Benedito Calheiros Bomfim
Tramitam no Congresso Nacional várias emendas constitucionais — uma das quais, pelo menos, já obteve parecer favorável da Comissão de Constituição e Justiça do Senado — propondo o fim da obrigatoriedade do voto.
As constituições republicanas democráticas de 1934 (art. 109), 1946 (art. 133) e 1988 (art. 14, parág. 1º) consagram a obrigatoriedade do alistamento e voto eleitoral, salvo as restrições expressas. As cartas autoritárias de 1937 e de 1967/69
adotaram o mesmo princípio.
Na grande maioria dos países o voto é opcional. Entre as poucas constituições estrangeiras que instituíram o voto compulsório estão as do Paraguai (1967), Uruguai (1966) e Venezuela (1961/73).

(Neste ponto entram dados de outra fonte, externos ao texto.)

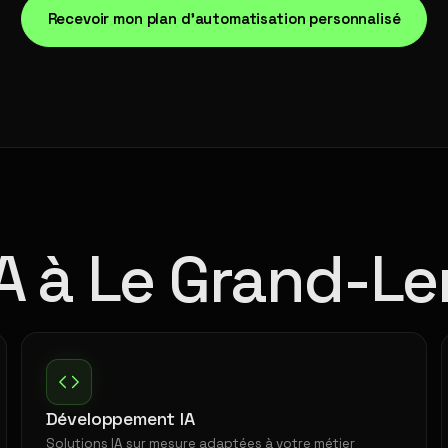
Recevoir mon plan d'automatisation personnalisé
IA à Le Grand-L
Développement IA
Solutions IA sur mesure adaptées à votre métier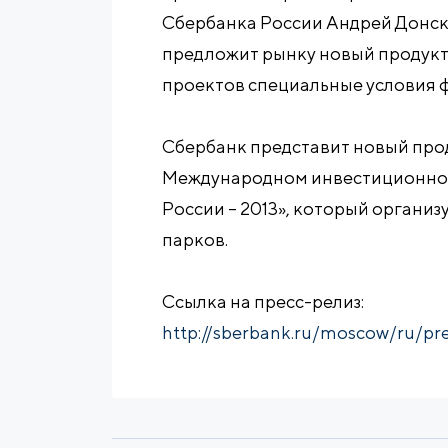
Сбербанка России Андрей Донск
предложит рынку новый продукт
проектов специальные условия 
Сбербанк представит новый прод
Международном инвестиционном
России – 2013», который органи
парков.
Ссылка на пресс-релиз:
http://sberbank.ru/moscow/ru/pre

Da mais alta relevância jurídico-política, o tema é daqueles que comportam bons argumentos de qualquer dos dois lados. Para uns, o direito a abstenção implica menor representatividade dos eleitos, desestímulo ao exercício da cidadania, esvaziamento
do processo eleitoral, sistema que favoreceria os grupos mais politizados, as minorias organizadas, com maior capacidade e poder de mobilização. Candidatos a presidente da República, a governador e a outros altos cargos poderiam ser eleitos com os
votos até da terça ou quarta parte dos eleitores alistados. A supressão da obrigatoriedade do voto, que representou uma conquista da sociedade, seria um retrocesso em nossa história constitucional e política.
Para outros, a facultatividade traduz o reconhecimento do direito democrático de votar por consciência, e não por obrigação. A cidadania está no comparecimento voluntário e refletido para votar, mas nunca em fazê-lo compulsoriamente. O modelo
opcional eliminaria a prática do voto em branco e de protesto, daquele que, insatisfeito com o quadro político, só comparece aos locais de votação por se sentir compelido a tanto, caso em que, não raro, o voto é expresso em termos de desabafo, dando
vazão à sua insatisfação. Para os que assim pensam, há mais legitimidade no processo que faz depender da vontade de cada cidadão seu comparecimento à urna. Seria mais correto reconhecer o direito de abstenção.
Resta saber — e só a experiência e o tempo dirão — se o voto opcional reduziria a influência da mídia e do poder econômico no processo eleitoral. A espontaneidade do comparecimento à urna eleitoral obrigaria os partidos, os tribunais eleitorais
e os candidatos a promoverem campanhas de conscientização cívica e política da população sobre a significação e a importância do voto.
O sufrágio voluntário não aumentará o já elevado índice de abstenção, uma vez que esta sempre foi muito grande, se se considerar como tal a soma dos votos em branco, dos nulos e dos que, a despeito da obrigatoriedade, não comparecem às seções
eleitorais.
A obrigação de votar não impede que os votos em branco e nulos sejam, não raro, mais numerosos que os válidos que sagram candidatos vitoriosos. Quem vota em branco ou expressa um voto de protesto, na verdade, está praticando o abstencionismo,
embora por via oblíqua. Um voto dado a contragosto, ainda que não invalidado, é a banalização, o descrédito do sufrágio universal. É de se esperar que a facultatividade do voto crie entrave à cultura da mercantilização, do clientelismo eleitoral,
prática que sempre comprometeu nossas eleições.
Trata-se, como se vê, de tema institucional assaz polêmico, da maior importância, em torno do qual se dividem juristas, parlamentares, entidades da sociedade civil, opinião pública e até partidos políticos.
A espontaneidade do comparecimento às urnas, a par de conferir maior legitimidade ao processo eleitoral, constituirá ato de vontade participativa, de prática de cidadania. Não se pode separar representatividade de legitimidade. A instituição
do voto facultativo, enfim, representará uma evolução de nossos costumes e de nossa cultura política.